═══ RECORDS PROVIDED

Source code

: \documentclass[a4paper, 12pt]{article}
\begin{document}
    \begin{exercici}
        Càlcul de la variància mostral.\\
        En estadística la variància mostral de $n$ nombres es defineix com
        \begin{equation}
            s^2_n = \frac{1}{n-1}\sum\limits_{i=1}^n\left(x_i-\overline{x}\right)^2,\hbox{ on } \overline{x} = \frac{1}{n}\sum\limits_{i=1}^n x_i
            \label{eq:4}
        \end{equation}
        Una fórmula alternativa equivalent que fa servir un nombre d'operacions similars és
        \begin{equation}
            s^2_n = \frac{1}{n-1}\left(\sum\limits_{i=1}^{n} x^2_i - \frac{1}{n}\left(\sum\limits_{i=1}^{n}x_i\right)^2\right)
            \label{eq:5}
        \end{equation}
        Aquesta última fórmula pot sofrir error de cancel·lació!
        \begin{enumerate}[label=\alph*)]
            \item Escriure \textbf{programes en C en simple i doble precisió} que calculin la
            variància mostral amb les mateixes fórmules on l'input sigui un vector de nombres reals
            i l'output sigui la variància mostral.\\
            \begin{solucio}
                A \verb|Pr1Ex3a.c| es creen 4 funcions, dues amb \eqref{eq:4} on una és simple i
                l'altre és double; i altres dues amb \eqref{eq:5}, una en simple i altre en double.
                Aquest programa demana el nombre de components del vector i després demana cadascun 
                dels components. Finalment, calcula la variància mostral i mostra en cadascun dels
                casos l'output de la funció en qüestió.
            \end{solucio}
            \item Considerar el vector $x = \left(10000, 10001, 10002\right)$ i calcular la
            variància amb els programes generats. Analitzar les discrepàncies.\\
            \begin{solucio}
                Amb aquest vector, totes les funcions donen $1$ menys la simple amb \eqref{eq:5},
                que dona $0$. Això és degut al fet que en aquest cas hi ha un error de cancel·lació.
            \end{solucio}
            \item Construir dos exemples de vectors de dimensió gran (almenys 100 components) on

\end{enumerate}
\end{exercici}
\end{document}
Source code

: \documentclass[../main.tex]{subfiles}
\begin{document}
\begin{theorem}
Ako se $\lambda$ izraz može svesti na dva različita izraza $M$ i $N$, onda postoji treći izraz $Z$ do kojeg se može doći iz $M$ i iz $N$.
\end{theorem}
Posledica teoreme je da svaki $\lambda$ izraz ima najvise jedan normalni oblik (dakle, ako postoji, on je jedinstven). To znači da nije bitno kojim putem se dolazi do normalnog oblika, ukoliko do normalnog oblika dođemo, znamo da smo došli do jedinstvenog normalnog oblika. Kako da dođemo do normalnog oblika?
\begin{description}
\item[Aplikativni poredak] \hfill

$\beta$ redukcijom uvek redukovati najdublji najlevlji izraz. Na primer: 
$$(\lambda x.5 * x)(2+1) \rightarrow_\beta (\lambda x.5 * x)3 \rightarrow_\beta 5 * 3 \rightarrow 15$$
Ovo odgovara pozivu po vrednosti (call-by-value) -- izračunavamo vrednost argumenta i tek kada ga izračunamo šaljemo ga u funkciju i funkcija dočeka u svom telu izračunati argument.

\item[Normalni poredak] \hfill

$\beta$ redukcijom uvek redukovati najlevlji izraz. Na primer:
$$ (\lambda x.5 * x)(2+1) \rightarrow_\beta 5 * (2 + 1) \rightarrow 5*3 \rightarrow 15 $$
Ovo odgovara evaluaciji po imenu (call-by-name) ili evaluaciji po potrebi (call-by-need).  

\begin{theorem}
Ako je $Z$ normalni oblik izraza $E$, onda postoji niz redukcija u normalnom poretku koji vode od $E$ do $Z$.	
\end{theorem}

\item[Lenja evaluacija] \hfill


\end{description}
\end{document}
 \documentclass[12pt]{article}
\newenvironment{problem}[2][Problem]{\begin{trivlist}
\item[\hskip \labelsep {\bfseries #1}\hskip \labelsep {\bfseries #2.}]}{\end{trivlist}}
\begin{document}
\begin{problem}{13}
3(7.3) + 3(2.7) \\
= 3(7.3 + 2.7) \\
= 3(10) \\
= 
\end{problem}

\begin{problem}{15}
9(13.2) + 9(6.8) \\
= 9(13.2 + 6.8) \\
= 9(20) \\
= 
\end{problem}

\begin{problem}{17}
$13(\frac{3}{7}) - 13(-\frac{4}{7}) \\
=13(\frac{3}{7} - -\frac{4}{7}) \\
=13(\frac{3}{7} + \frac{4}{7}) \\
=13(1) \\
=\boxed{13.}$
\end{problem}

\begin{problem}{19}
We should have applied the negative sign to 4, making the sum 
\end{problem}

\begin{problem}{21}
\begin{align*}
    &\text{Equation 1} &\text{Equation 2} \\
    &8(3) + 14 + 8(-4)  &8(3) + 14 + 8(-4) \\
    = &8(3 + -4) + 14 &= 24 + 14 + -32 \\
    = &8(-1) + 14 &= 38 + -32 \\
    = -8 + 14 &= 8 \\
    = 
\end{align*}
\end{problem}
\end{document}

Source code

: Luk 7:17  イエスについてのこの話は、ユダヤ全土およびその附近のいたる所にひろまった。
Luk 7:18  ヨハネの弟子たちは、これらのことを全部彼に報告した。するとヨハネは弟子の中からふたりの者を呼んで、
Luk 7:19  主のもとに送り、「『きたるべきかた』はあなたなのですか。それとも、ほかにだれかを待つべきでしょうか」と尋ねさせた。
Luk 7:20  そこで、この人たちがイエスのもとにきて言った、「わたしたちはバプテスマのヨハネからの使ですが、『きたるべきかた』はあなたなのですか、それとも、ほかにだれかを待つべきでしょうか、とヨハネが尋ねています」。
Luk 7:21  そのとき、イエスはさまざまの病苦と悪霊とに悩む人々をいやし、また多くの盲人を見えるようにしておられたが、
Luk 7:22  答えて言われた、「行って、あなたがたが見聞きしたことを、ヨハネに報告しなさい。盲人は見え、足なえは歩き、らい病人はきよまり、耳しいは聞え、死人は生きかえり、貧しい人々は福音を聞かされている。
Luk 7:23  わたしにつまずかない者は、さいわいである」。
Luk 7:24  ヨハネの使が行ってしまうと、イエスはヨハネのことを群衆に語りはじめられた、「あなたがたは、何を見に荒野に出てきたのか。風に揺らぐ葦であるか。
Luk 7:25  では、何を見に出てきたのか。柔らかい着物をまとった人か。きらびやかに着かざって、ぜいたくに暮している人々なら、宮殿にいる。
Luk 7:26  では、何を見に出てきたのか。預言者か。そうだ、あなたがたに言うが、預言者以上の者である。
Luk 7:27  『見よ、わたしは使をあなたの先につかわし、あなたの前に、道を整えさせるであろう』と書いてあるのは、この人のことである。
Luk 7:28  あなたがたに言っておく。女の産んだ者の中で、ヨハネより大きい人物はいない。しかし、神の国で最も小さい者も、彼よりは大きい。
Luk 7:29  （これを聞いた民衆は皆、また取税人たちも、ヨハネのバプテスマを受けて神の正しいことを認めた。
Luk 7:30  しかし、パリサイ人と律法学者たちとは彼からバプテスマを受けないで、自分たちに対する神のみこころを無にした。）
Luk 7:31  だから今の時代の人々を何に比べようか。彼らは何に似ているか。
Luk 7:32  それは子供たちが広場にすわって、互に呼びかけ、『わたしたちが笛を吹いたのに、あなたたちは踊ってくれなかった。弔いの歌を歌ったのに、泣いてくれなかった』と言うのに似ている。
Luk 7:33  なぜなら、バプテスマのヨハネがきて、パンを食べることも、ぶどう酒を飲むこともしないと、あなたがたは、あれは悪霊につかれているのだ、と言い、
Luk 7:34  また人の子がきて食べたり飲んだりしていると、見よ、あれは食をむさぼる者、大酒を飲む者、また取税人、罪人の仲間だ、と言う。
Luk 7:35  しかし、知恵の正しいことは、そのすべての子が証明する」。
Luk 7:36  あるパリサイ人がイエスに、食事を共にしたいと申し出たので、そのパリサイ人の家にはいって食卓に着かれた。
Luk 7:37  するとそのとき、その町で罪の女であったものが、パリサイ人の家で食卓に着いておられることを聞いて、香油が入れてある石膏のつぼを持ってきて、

══════

• JOB ITEM:
Please reply with an exact copy of the lines above, starting at the first and ending at the line that holds "que calculin la".

• OUTPUT FOR THIS EXERCISE:
Source code

: \documentclass[a4paper, 12pt]{article}
\begin{document}
    \begin{exercici}
        Càlcul de la variància mostral.\\
        En estadística la variància mostral de $n$ nombres es defineix com
        \begin{equation}
            s^2_n = \frac{1}{n-1}\sum\limits_{i=1}^n\left(x_i-\overline{x}\right)^2,\hbox{ on } \overline{x} = \frac{1}{n}\sum\limits_{i=1}^n x_i
            \label{eq:4}
        \end{equation}
        Una fórmula alternativa equivalent que fa servir un nombre d'operacions similars és
        \begin{equation}
            s^2_n = \frac{1}{n-1}\left(\sum\limits_{i=1}^{n} x^2_i - \frac{1}{n}\left(\sum\limits_{i=1}^{n}x_i\right)^2\right)
            \label{eq:5}
        \end{equation}
        Aquesta última fórmula pot sofrir error de cancel·lació!
        \begin{enumerate}[label=\alph*)]
            \item Escriure \textbf{programes en C en simple i doble precisió} que calculin la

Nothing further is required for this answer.